### Work instruction
Set down each entry below exactly as it stands.

### Source material
----------------

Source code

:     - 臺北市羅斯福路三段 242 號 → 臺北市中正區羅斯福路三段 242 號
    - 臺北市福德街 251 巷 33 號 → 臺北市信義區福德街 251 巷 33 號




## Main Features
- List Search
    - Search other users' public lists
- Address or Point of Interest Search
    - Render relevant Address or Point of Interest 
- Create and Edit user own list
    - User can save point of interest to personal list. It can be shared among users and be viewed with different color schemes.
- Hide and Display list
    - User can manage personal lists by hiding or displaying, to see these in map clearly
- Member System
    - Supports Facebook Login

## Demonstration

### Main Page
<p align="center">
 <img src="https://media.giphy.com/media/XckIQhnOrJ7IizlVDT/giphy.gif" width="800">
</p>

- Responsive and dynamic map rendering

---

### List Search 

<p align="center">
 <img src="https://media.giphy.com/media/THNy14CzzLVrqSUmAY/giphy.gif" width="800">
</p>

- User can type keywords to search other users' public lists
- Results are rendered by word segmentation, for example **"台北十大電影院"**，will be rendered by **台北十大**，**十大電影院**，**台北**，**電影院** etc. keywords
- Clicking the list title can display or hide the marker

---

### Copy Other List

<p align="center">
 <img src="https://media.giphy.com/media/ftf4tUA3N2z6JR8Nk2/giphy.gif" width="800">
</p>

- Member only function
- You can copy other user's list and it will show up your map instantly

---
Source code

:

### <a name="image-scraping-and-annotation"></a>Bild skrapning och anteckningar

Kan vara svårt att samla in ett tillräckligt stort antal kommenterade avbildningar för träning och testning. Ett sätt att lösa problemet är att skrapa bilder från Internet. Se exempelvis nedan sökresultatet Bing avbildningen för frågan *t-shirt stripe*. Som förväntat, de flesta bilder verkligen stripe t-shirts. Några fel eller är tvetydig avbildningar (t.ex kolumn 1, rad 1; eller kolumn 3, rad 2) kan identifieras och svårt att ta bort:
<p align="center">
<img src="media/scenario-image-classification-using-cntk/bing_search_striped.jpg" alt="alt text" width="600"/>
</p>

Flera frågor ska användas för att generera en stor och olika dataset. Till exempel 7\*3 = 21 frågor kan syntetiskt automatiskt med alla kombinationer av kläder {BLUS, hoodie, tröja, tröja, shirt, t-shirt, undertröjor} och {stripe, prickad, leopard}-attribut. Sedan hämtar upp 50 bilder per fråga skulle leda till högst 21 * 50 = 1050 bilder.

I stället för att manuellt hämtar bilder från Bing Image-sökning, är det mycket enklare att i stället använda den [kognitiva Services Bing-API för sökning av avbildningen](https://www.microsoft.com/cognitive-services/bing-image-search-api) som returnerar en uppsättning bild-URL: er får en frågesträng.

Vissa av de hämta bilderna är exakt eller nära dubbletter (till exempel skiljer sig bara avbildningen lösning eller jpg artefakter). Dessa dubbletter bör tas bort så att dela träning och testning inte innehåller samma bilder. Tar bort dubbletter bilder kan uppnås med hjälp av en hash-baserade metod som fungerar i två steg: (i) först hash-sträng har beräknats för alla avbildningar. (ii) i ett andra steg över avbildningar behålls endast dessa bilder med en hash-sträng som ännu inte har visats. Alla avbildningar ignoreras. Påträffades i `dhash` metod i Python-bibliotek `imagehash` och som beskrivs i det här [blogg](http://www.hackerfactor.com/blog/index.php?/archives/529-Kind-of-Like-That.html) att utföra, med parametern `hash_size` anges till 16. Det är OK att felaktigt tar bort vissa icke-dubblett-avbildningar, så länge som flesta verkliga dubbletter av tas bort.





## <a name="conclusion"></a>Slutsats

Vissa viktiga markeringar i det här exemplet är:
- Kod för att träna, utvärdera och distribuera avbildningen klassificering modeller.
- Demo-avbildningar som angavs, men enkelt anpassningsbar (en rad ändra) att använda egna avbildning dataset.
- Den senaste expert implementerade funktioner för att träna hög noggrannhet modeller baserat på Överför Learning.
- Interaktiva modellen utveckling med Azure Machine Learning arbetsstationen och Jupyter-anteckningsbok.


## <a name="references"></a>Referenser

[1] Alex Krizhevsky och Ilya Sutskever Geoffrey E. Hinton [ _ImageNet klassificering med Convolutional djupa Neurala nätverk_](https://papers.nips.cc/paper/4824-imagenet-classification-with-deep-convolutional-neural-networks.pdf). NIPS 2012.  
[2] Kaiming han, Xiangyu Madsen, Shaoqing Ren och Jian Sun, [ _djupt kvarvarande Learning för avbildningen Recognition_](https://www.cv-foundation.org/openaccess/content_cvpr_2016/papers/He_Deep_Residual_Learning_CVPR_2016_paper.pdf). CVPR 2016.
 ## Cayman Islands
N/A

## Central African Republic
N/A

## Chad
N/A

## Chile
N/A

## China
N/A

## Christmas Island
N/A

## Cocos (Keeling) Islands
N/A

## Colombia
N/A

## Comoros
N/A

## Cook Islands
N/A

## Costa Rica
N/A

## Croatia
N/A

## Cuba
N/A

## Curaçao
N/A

----------------

### Written response
Source code

:     - 臺北市羅斯福路三段 242 號 → 臺北市中正區羅斯福路三段 242 號
    - 臺北市福德街 251 巷 33 號 → 臺北市信義區福德街 251 巷 33 號




## Main Features
- List Search
    - Search other users' public lists
- Address or Point of Interest Search
    - Render relevant Address or Point of Interest 
- Create and Edit user own list
    - User can save point of interest to personal list. It can be shared among users and be viewed with different color schemes.
- Hide and Display list
    - User can manage personal lists by hiding or displaying, to see these in map clearly
- Member System
    - Supports Facebook Login

## Demonstration

### Main Page
<p align="center">
 <img src="https://media.giphy.com/media/XckIQhnOrJ7IizlVDT/giphy.gif" width="800">
</p>

- Responsive and dynamic map rendering

---

### List Search 

<p align="center">
 <img src="https://media.giphy.com/media/THNy14CzzLVrqSUmAY/giphy.gif" width="800">
</p>

- User can type keywords to search other users' public lists
- Results are rendered by word segmentation, for example **"台北十大電影院"**，will be rendered by **台北十大**，**十大電影院**，**台北**，**電影院** etc. keywords
- Clicking the list title can display or hide the marker

---

### Copy Other List

<p align="center">
 <img src="https://media.giphy.com/media/ftf4tUA3N2z6JR8Nk2/giphy.gif" width="800">
</p>

- Member only function
- You can copy other user's list and it will show up your map instantly

---
Source code

:

### <a name="image-scraping-and-annotation"></a>Bild skrapning och anteckningar

Kan vara svårt att samla in ett tillräckligt stort antal kommenterade avbildningar för träning och testning. Ett sätt att lösa problemet är att skrapa bilder från Internet. Se exempelvis nedan sökresultatet Bing avbildningen för frågan *t-shirt stripe*. Som förväntat, de flesta bilder verkligen stripe t-shirts. Några fel eller är tvetydig avbildningar (t.ex kolumn 1, rad 1; eller kolumn 3, rad 2) kan identifieras och svårt att ta bort:
<p align="center">
<img src="media/scenario-image-classification-using-cntk/bing_search_striped.jpg" alt="alt text" width="600"/>
</p>

Flera frågor ska användas för att generera en stor och olika dataset. Till exempel 7\*3 = 21 frågor kan syntetiskt automatiskt med alla kombinationer av kläder {BLUS, hoodie, tröja, tröja, shirt, t-shirt, undertröjor} och {stripe, prickad, leopard}-attribut. Sedan hämtar upp 50 bilder per fråga skulle leda till högst 21 * 50 = 1050 bilder.

I stället för att manuellt hämtar bilder från Bing Image-sökning, är det mycket enklare att i stället använda den [kognitiva Services Bing-API för sökning av avbildningen](https://www.microsoft.com/cognitive-services/bing-image-search-api) som returnerar en uppsättning bild-URL: er får en frågesträng.

Vissa av de hämta bilderna är exakt eller nära dubbletter (till exempel skiljer sig bara avbildningen lösning eller jpg artefakter). Dessa dubbletter bör tas bort så att dela träning och testning inte innehåller samma bilder. Tar bort dubbletter bilder kan uppnås med hjälp av en hash-baserade metod som fungerar i två steg: (i) först hash-sträng har beräknats för alla avbildningar. (ii) i ett andra steg över avbildningar behålls endast dessa bilder med en hash-sträng som ännu inte har visats. Alla avbildningar ignoreras. Påträffades i `dhash` metod i Python-bibliotek `imagehash` och som beskrivs i det här [blogg](http://www.hackerfactor.com/blog/index.php?/archives/529-Kind-of-Like-That.html) att utföra, med parametern `hash_size` anges till 16. Det är OK att felaktigt tar bort vissa icke-dubblett-avbildningar, så länge som flesta verkliga dubbletter av tas bort.





## <a name="conclusion"></a>Slutsats

Vissa viktiga markeringar i det här exemplet är:
- Kod för att träna, utvärdera och distribuera avbildningen klassificering modeller.
- Demo-avbildningar som angavs, men enkelt anpassningsbar (en rad ändra) att använda egna avbildning dataset.
- Den senaste expert implementerade funktioner för att träna hög noggrannhet modeller baserat på Överför Learning.
- Interaktiva modellen utveckling med Azure Machine Learning arbetsstationen och Jupyter-anteckningsbok.


## <a name="references"></a>Referenser

[1] Alex Krizhevsky och Ilya Sutskever Geoffrey E. Hinton [ _ImageNet klassificering med Convolutional djupa Neurala nätverk_](https://papers.nips.cc/paper/4824-imagenet-classification-with-deep-convolutional-neural-networks.pdf). NIPS 2012.  
[2] Kaiming han, Xiangyu Madsen, Shaoqing Ren och Jian Sun, [ _djupt kvarvarande Learning för avbildningen Recognition_](https://www.cv-foundation.org/openaccess/content_cvpr_2016/papers/He_Deep_Residual_Learning_CVPR_2016_paper.pdf). CVPR 2016.
 ## Cayman Islands
N/A

## Central African Republic
N/A

## Chad
N/A

## Chile
N/A

## China
N/A

## Christmas Island
N/A

## Cocos (Keeling) Islands
N/A

## Colombia
N/A

## Comoros
N/A

## Cook Islands
N/A

## Costa Rica
N/A

## Croatia
N/A

## Cuba
N/A

## Curaçao
N/A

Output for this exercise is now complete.